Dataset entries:
======

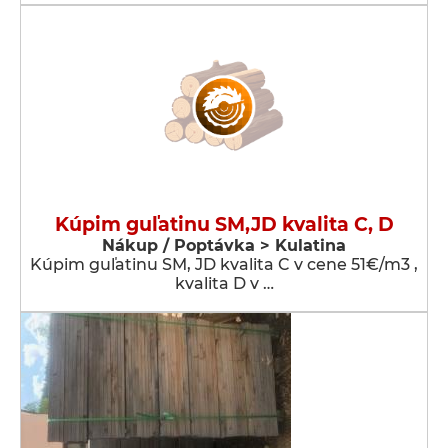
Kúpim guľatinu SM,JD kvalita C, D
Nákup / Poptávka > Kulatina
Kúpim guľatinu SM, JD kvalita C v cene 51€/m3 ,
kvalita D v …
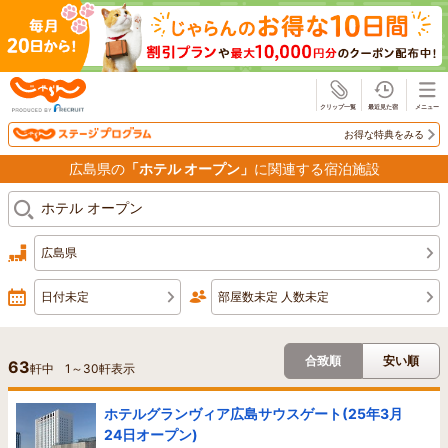
じゃらん
お得な特典をみる
広島県の
「ホテル オープン」
に関連する宿泊施設
広島県
日付未定
部屋数未定 人数未定
合致順
安い順
63
軒中
1
～
30
軒表示
ホテルグランヴィア広島サウスゲート(25年3月
24日オープン)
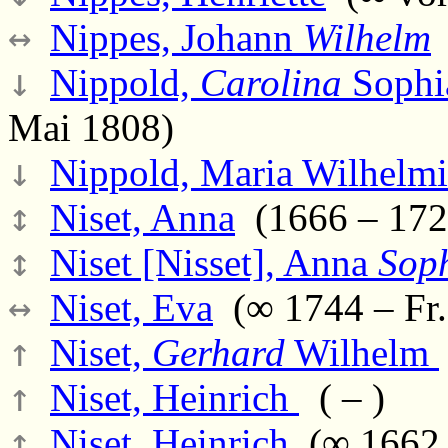
↔
Nippes, Johann
Wilhelm
(
↓
Nippold,
Carolina
Sophia
Mai 1808)
↓
Nippold, Maria Wilhelmi
↕
Niset, Anna
(1666 – 172
↕
Niset [Nisset], Anna
Sop
↔
Niset, Eva
(∞ 1744 – Fr.,
↑
Niset,
Gerhard
Wilhelm
↑
Niset, Heinrich
( – )
↕
Niset, Heinrich
(∞ 1662 –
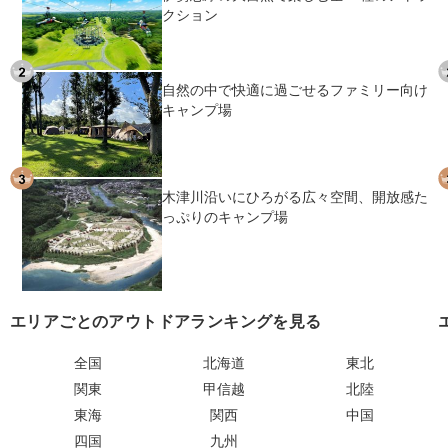
クション
自然の中で快適に過ごせるファミリー向け
キャンプ場
木津川沿いにひろがる広々空間、開放感た
っぷりのキャンプ場
エリアごとのアウトドアランキングを見る
全国
北海道
東北
関東
甲信越
北陸
東海
関西
中国
四国
九州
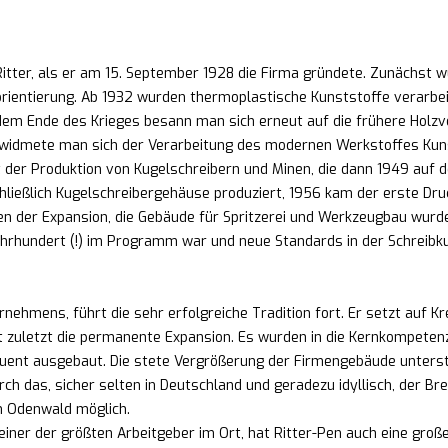
ter, als er am 15. September 1928 die Firma gründete. Zunächst wur
ientierung. Ab 1932 wurden thermoplastische Kunststoffe verarbeit
em Ende des Krieges besann man sich erneut auf die frühere Holzv
widmete man sich der Verarbeitung des modernen Werkstoffes Kuns
 der Produktion von Kugelschreibern und Minen, die dann 1949 auf 
ließlich Kugelschreibergehäuse produziert, 1956 kam der erste Dru
en der Expansion, die Gebäude für Spritzerei und Werkzeugbau wurde
ahrhundert (!) im Programm war und neue Standards in der Schreibku
rnehmens, führt die sehr erfolgreiche Tradition fort. Er setzt auf K
 zuletzt die permanente Expansion. Es wurden in die Kernkompete
quent ausgebaut. Die stete Vergrößerung der Firmengebäude unters
h das, sicher selten in Deutschland und geradezu idyllisch, der Bren
im Odenwald möglich.
einer der größten Arbeitgeber im Ort, hat Ritter-Pen auch eine groß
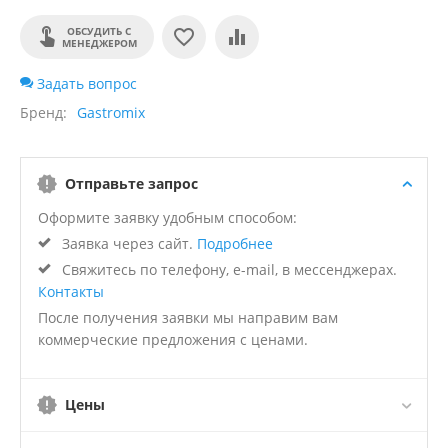
ОБСУДИТЬ С
МЕНЕДЖЕРОМ
Задать вопрос
Бренд
Gastromix
Отправьте запрос
Оформите заявку удобным способом:
Заявка через сайт.
Подробнее
Свяжитесь по телефону, e-mail, в мессенджерах.
Контакты
После получения заявки мы направим вам
коммерческие предложения с ценами.
Цены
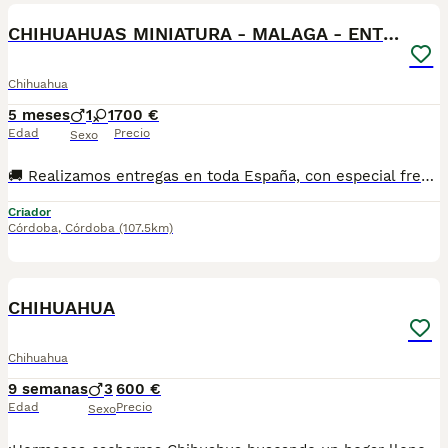
CHIHUAHUAS MINIATURA - MALAGA - ENTREGA
Chihuahua
5 meses
1
1
700 €
Edad
Precio
Sexo
🚚 Realizamos entregas en toda España, con especial frecuencia en **Andalucía**: Sevilla, Málaga, Cádiz, Córdoba, Granada, Jaén, Huelva y Almería. También entregamos habitualmente en Marbella, Jerez de la Frontera, Estepona, Fuengirola, Benalmádena, Mijas, Dos Hermanas y cualquier punto de España. **Entrega 100% a contrarreembolso.** No tendrás que adelantar el importe del cachorro. Lo recibirás en la puerta de tu casa mediante transporte especializado y podrás comprobar que todo está correcto antes de realizar el pago. Nuestros cachorros se entregan: Vacunados y desparasitados según su edad. Con microchip, cartilla veterinaria y documentación al día. Revisados veterinariamente antes de salir de nuestras instalaciones. Procedentes de excelentes líneas, seleccionadas por salud, carácter y morfología. Perfectamente socializados y acostumbrados al contacto diario con personas. ✅ Iniciados en el aprendizaje para hacer sus necesidades sobre empapador, facilitando su adaptación al nuevo hogar. ✅ Con asesoramiento personalizado antes y después de la entrega. Nuestro objetivo no es vender un cachorro más. Queremos que cada familia reciba un compañero sano, equilibrado y criado con el máximo cuidado desde el primer día. 📩 Si deseas fotografías, vídeos o más información, escríbenos por privado. Estaremos encantados de ayudarte a encontrar el compañero perfecto670864332 . .
Criador
Córdoba
,
Córdoba
(107.5km)
1
CHIHUAHUA
Chihuahua
9 semanas
3
600 €
Edad
Precio
Sexo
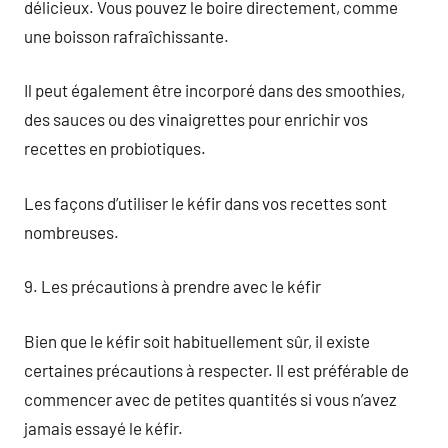
délicieux. Vous pouvez le boire directement, comme
une boisson rafraîchissante.
Il peut également être incorporé dans des smoothies,
des sauces ou des vinaigrettes pour enrichir vos
recettes en probiotiques.
Les façons d’utiliser le kéfir dans vos recettes sont
nombreuses.
9. Les précautions à prendre avec le kéfir
Bien que le kéfir soit habituellement sûr, il existe
certaines précautions à respecter. Il est préférable de
commencer avec de petites quantités si vous n’avez
jamais essayé le kéfir.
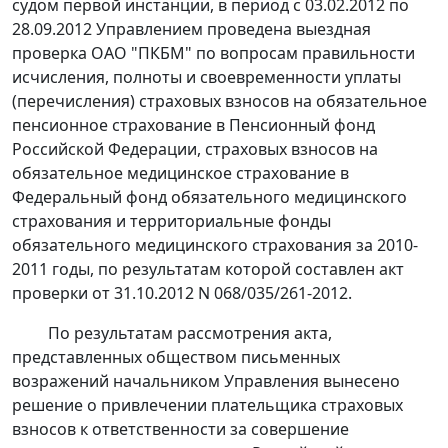
судом первой инстанции, в период с 03.02.2012 по
28.09.2012 Управлением проведена выездная
проверка ОАО "ПКБМ" по вопросам правильности
исчисления, полноты и своевременности уплаты
(перечисления) страховых взносов на обязательное
пенсионное страхование в Пенсионный фонд
Российской Федерации, страховых взносов на
обязательное медицинское страхование в
Федеральный фонд обязательного медицинского
страхования и территориальные фонды
обязательного медицинского страхования за 2010-
2011 годы, по результатам которой составлен акт
проверки от 31.10.2012 N 068/035/261-2012.
По результатам рассмотрения акта,
представленных обществом письменных
возражений начальником Управления вынесено
решение о привлечении плательщика страховых
взносов к ответственности за совершение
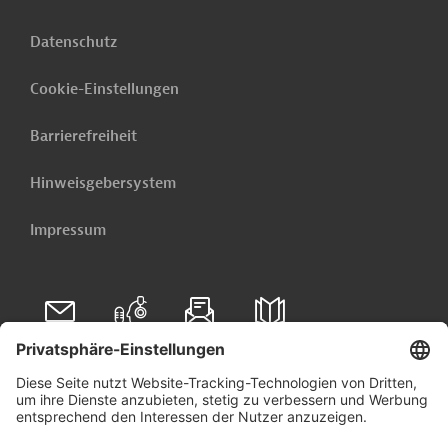
Datenschutz
Cookie-Einstellungen
Barrierefreiheit
Hinweisgebersystem
Impressum
Folgen Sie uns auf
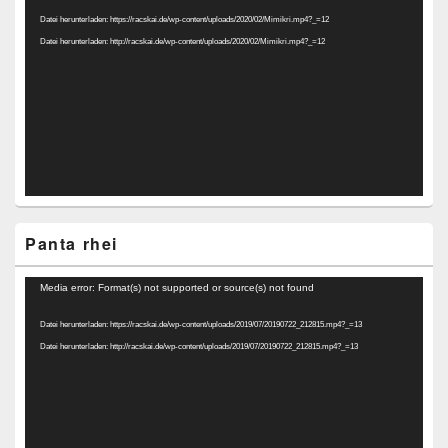
Player
Datei herunterladen: https://racskai.de/wp-content/uploads/2020/02/Mimikri.mp4?_=12
Datei herunterladen: http://racskai.de/wp-content/uploads/2020/02/Mimikri.mp4?_=12
Panta rhei
Video-
Media error: Format(s) not supported or source(s) not found
Player
Datei herunterladen: https://racskai.de/wp-content/uploads/2019/07/20190722_212815.mp4?_=13
Datei herunterladen: http://racskai.de/wp-content/uploads/2019/07/20190722_212815.mp4?_=13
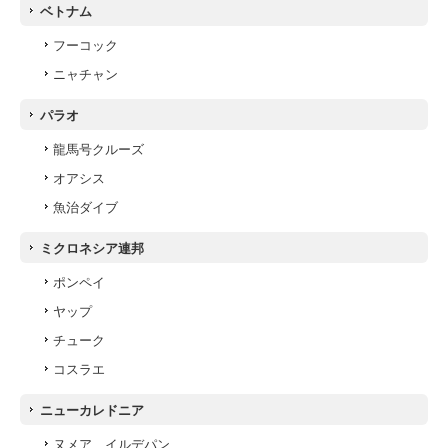
ベトナム
フーコック
ニャチャン
パラオ
龍馬号クルーズ
オアシス
魚治ダイブ
ミクロネシア連邦
ポンペイ
ヤップ
チューク
コスラエ
ニューカレドニア
ヌメア イルデパン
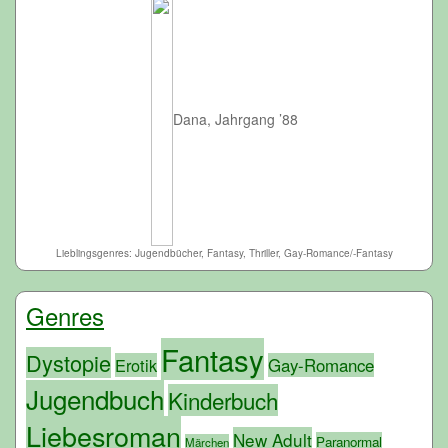
Dana, Jahrgang ’88
Lieblingsgenres: Jugendbücher, Fantasy, Thriller, Gay-Romance/-Fantasy
Genres
Fantasy
Dystopie
Erotik
Gay-Romance
Jugendbuch
Kinderbuch
Liebesroman
New Adult
Paranormal
Märchen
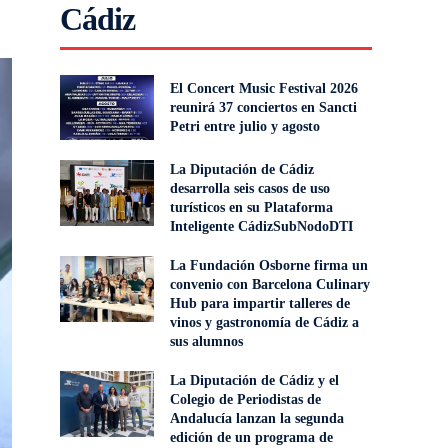
Cádiz
El Concert Music Festival 2026
reunirá 37 conciertos en Sancti
Petri entre julio y agosto
La Diputación de Cádiz
desarrolla seis casos de uso
turísticos en su Plataforma
Inteligente CádizSubNodoDTI
La Fundación Osborne firma un
convenio con Barcelona Culinary
Hub para impartir talleres de
vinos y gastronomía de Cádiz a
sus alumnos
La Diputación de Cádiz y el
Colegio de Periodistas de
Andalucía lanzan la segunda
edición de un programa de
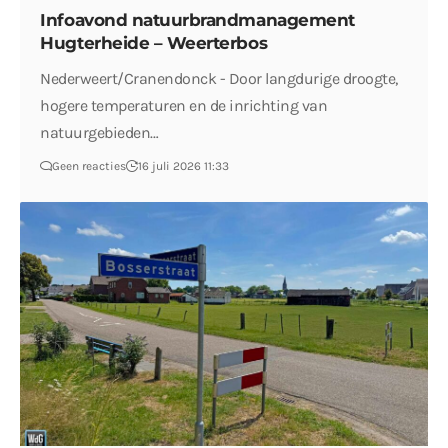
Infoavond natuurbrandmanagement
Hugterheide – Weerterbos
Nederweert/Cranendonck - Door langdurige droogte,
hogere temperaturen en de inrichting van
natuurgebieden…
Geen reacties
16 juli 2026 11:33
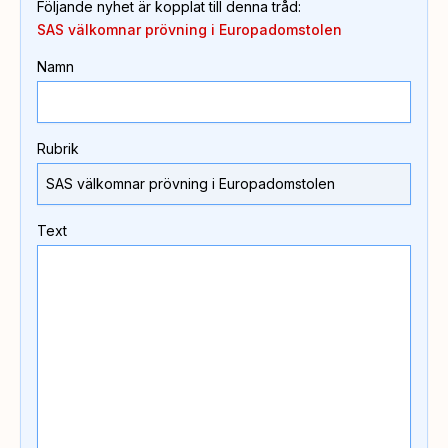
Följande nyhet är kopplat till denna tråd
:
SAS välkomnar prövning i Europadomstolen
Namn
Rubrik
Text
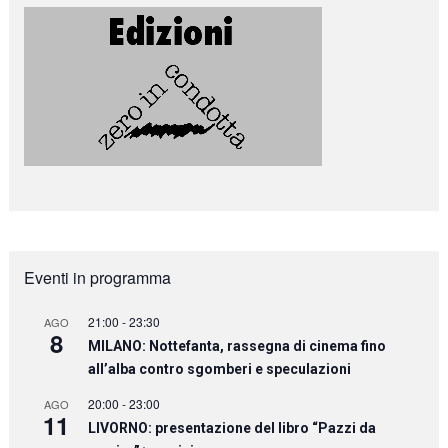
Eventi in programma
21:00
-
23:30
AGO
8
MILANO: Nottefanta, rassegna di cinema fino
all’alba contro sgomberi e speculazioni
20:00
-
23:00
AGO
11
LIVORNO: presentazione del libro “Pazzi da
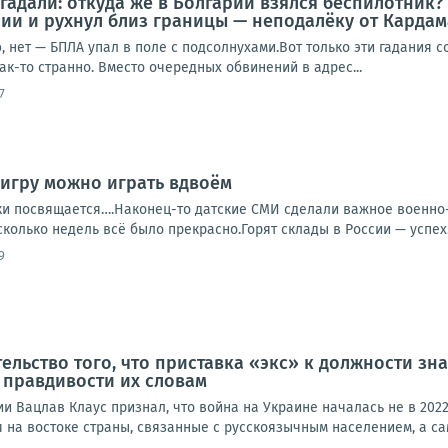
е гадали: откуда же в Болгарии взялся беспилотник
ии и рухнул близ границы — неподалёку от Кардама
, нет — БПЛА упал в поле с подсолнухами.Вот только эти гадания 
к-то странно. Вместо очередных обвинений в адрес...
7
у игру можно играть вдвоём
ки посвящается….Наконец-то датские СМИ сделали важное военно-а
сколько недель всё было прекрасно.Горят склады в России — успех
9
ельство того, что приставка «экс» к должности з
 правдивости их словам
ии Вацлав Клаус признал, что война на Украине началась не в 2022
 на востоке страны, связанные с русскоязычным населением, а сам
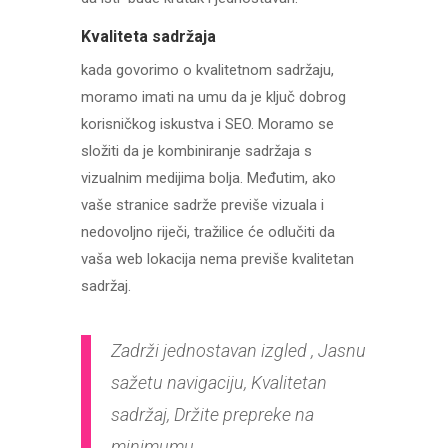
Kvaliteta sadržaja
kada govorimo o kvalitetnom sadržaju,
moramo imati na umu da je ključ dobrog
korisničkog iskustva i SEO. Moramo se
složiti da je kombiniranje sadržaja s
vizualnim medijima bolja. Međutim, ako
vaše stranice sadrže previše vizuala i
nedovoljno riječi, tražilice će odlučiti da
vaša web lokacija nema previše kvalitetan
sadržaj.
Zadrži jednostavan izgled , Jasnu
sažetu navigaciju, Kvalitetan
sadržaj, Držite prepreke na
minimumu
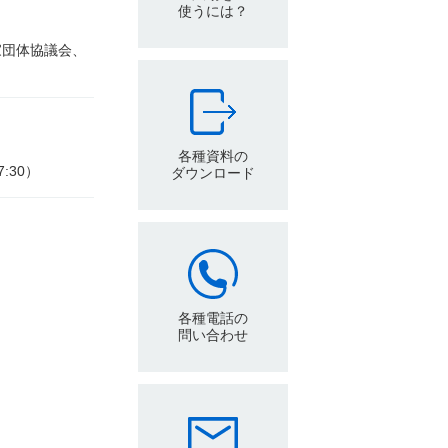
使うには？
家団体協議会、
各種資料の
7:30）
ダウンロード
各種電話の
問い合わせ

======

### Description of the task
In your answer, include only the lines above starting at the line that holds "der Produktion von" and ending at the line that holds "ahrhundert (!) im", copied exactly.

### Solved exercise
 der Produktion von Kugelschreibern und Minen, die dann 1949 auf 
ließlich Kugelschreibergehäuse produziert, 1956 kam der erste Dru
en der Expansion, die Gebäude für Spritzerei und Werkzeugbau wurde
ahrhundert (!) im Programm war und neue Standards in der Schreibku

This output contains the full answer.